Além dos recursos do orçamento secreto, dos acertos com o Centrão e do absoluto pragmatismo na relação de Lira com Lula, o arco de alianças do presidente da Câmara foi montado com base em outras negociações. Partidos aliados ao progressista buscam espaços na Mesa Diretora e nas comissões temáticas da Câmara. O PL, por exemplo, espera indicar o vice na chapa de Lira e o nome que desponta para ocupar a vaga é o do deputado federal Sóstenes Cavalcante (RJ), presidente da Frente Parlamentar Evangélica e nome muito próximo do pastor bolsonarista Silas Malafaia. “Arthur tem uma habilidade muito grande de conversar com os diferentes interesses da Casa e, à medida das possibilidades, atender às demandas de todos os lados”, diz Cavalcante.

A CCJ, que avalia a constitucionalidade dos textos propostos pelos parlamentares, colegiado central no funcionamento da Câmara e no encaminhamento de interesses do Palácio do Planalto, tem como pretendentes tanto PL quanto PT, que articula a formação de um bloco para reunir mais deputados e alijar da posição o rival, dono da maior bancada eleita. O União Brasil, uma das siglas com as quais o PT negocia a formação do bloco, está de olho em manter a Primeira Secretaria da Câmara, posto atualmente ocupado pelo presidente do partido, deputado Luciano Bivar (PE), e a presidência da Comissão Mista de Orçamento, estratégica ao orçamento secreto.

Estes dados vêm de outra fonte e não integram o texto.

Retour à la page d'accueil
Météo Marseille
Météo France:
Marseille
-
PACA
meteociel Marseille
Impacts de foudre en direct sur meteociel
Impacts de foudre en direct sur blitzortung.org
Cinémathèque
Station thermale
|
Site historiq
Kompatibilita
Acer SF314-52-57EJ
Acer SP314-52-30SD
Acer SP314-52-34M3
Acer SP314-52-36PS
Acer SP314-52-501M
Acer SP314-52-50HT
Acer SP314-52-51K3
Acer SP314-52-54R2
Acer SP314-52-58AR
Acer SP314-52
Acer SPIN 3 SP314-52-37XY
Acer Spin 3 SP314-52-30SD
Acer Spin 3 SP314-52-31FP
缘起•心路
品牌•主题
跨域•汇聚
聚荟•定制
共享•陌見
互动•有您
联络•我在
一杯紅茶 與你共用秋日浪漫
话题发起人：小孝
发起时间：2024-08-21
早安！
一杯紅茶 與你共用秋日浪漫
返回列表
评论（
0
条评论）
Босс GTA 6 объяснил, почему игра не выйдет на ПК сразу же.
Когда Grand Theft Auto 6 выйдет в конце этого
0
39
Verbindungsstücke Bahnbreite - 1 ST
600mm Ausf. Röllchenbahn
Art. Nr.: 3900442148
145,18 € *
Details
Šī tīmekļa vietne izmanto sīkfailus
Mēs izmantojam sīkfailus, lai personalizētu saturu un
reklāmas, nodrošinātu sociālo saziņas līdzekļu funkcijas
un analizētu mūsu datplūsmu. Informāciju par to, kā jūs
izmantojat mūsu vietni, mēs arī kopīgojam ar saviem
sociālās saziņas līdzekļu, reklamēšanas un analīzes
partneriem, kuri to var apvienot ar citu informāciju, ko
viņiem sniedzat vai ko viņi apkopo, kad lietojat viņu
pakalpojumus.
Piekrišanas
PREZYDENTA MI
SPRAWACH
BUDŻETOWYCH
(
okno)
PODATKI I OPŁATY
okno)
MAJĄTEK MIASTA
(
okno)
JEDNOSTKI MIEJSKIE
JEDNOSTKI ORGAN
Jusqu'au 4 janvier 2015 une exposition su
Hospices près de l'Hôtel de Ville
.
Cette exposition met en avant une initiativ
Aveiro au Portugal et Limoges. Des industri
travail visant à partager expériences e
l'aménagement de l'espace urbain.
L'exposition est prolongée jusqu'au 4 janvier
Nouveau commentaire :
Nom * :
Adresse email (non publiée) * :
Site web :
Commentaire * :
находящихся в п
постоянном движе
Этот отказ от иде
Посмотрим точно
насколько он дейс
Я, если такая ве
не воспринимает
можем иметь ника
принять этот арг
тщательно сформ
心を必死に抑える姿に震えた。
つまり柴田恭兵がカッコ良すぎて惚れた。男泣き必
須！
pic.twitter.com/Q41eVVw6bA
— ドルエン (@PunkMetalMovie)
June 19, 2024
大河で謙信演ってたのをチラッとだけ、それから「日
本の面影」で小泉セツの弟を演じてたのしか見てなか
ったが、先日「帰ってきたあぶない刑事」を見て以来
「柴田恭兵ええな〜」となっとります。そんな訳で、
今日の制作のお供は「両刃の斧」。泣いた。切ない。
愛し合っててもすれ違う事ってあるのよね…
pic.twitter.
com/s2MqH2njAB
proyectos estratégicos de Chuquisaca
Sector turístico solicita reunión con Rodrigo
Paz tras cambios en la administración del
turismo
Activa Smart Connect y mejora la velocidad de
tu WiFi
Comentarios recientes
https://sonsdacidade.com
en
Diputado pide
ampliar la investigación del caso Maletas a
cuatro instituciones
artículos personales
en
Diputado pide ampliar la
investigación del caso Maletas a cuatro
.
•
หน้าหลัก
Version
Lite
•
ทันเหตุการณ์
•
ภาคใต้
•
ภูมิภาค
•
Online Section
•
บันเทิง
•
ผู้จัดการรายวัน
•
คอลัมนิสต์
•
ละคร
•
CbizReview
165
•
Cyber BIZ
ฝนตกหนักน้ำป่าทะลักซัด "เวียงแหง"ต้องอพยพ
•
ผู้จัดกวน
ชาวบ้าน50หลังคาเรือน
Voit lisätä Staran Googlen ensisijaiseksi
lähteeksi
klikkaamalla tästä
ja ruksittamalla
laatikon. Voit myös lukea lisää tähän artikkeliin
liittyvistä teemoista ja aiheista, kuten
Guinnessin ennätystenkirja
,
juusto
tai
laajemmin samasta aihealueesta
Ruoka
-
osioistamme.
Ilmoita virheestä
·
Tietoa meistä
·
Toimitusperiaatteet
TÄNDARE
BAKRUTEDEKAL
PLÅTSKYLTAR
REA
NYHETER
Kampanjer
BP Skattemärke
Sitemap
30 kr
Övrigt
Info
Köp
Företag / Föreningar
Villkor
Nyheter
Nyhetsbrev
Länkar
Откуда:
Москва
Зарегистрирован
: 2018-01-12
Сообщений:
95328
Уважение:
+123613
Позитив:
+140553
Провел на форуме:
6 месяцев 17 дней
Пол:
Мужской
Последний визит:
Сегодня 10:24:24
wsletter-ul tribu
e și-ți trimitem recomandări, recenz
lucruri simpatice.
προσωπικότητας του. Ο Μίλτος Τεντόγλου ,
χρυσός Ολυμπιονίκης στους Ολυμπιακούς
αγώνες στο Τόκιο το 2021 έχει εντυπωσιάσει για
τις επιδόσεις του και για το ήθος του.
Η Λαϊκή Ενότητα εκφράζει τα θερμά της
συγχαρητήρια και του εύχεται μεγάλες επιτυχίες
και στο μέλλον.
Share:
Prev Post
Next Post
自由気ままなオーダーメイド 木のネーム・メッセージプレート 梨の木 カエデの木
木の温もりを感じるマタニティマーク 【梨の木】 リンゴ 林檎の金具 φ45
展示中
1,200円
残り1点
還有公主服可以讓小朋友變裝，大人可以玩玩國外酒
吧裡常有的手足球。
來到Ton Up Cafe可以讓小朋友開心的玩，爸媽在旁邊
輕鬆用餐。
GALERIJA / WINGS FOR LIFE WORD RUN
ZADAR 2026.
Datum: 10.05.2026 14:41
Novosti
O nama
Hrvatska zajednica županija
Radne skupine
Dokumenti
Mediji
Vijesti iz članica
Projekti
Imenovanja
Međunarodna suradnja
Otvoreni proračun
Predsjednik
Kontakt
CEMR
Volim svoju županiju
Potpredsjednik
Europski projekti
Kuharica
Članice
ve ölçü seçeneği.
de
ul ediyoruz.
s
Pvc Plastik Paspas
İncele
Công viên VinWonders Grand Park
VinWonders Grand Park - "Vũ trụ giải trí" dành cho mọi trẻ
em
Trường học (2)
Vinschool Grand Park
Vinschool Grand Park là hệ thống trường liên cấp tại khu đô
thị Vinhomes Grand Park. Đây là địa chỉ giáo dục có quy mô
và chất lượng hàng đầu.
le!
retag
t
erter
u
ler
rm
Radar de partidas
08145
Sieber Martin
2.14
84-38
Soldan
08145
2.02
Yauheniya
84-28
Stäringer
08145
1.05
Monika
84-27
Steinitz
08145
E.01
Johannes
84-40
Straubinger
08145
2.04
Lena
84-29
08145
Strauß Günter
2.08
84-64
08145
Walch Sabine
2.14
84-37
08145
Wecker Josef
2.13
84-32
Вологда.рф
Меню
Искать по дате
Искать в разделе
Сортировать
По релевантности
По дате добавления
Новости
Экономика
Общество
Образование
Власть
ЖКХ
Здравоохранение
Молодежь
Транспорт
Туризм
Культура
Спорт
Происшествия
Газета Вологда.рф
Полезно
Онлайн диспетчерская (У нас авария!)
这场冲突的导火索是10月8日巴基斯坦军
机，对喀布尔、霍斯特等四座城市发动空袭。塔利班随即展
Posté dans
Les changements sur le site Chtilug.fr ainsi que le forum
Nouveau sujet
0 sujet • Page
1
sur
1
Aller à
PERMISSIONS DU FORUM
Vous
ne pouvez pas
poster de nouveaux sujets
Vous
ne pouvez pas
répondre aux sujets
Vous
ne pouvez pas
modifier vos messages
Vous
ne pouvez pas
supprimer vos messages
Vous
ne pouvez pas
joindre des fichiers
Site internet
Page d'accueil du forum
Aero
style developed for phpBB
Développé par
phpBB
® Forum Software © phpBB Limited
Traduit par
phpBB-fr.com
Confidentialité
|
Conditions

Motivos relacionados ao trato de Arthur Lira com os deputados também são citados como motivos a facilitar adesões a ele. Aliados e desafetos de Lira costumam chegar a um consenso quando falam do presidente da Câmara: antes de predicados como “trabalhador” e “articulado”, para uns, e “trator” e “passador de pano”, para outros, é comum ouvir que o alagoano é um “cumpridor de acordos”, qualidades muito valorizadas na selva de Brasília. “Ele tem palavra e conhece todos os deputados pelo nome, sabe a história e a origem de cada um. Não lembro de outro presidente assim”, diz o ministro da Casa Civil Ciro Nogueira, presidente licenciado do PP. “Arthur dá oportunidade a todos os partidos e lideranças, age como um magistrado, sem criar ruídos com as várias correntes da Câmara”, completa o deputado Cláudio Cajado, que exerce a presidência do PP na ausência de Nogueira.

Por outro lado, não é raro ouvir de deputados oposicionistas, inclusive de partidos que agora apoiam a recondução de Arthur Lira, que ele age com “truculência” ao conduzir a pauta de votações. Enquanto o número de projetos aprovados no plenário aumentou sob sua gestão, uma das reclamações mais comuns sobre Lira recaem sobre a intensificação das votações remotas, por reduzirem a margem de atuação da oposição e abreviarem debates. Em razão destas resistências e de outros fatores, como a relação prévia com Jair Bolsonaro e o protagonismo no orçamento secreto, siglas aliadas a Lula, a exemplo do PSOL, articulam o lançamento de uma candidatura alternativa, mesmo que apenas para “marcar posição”.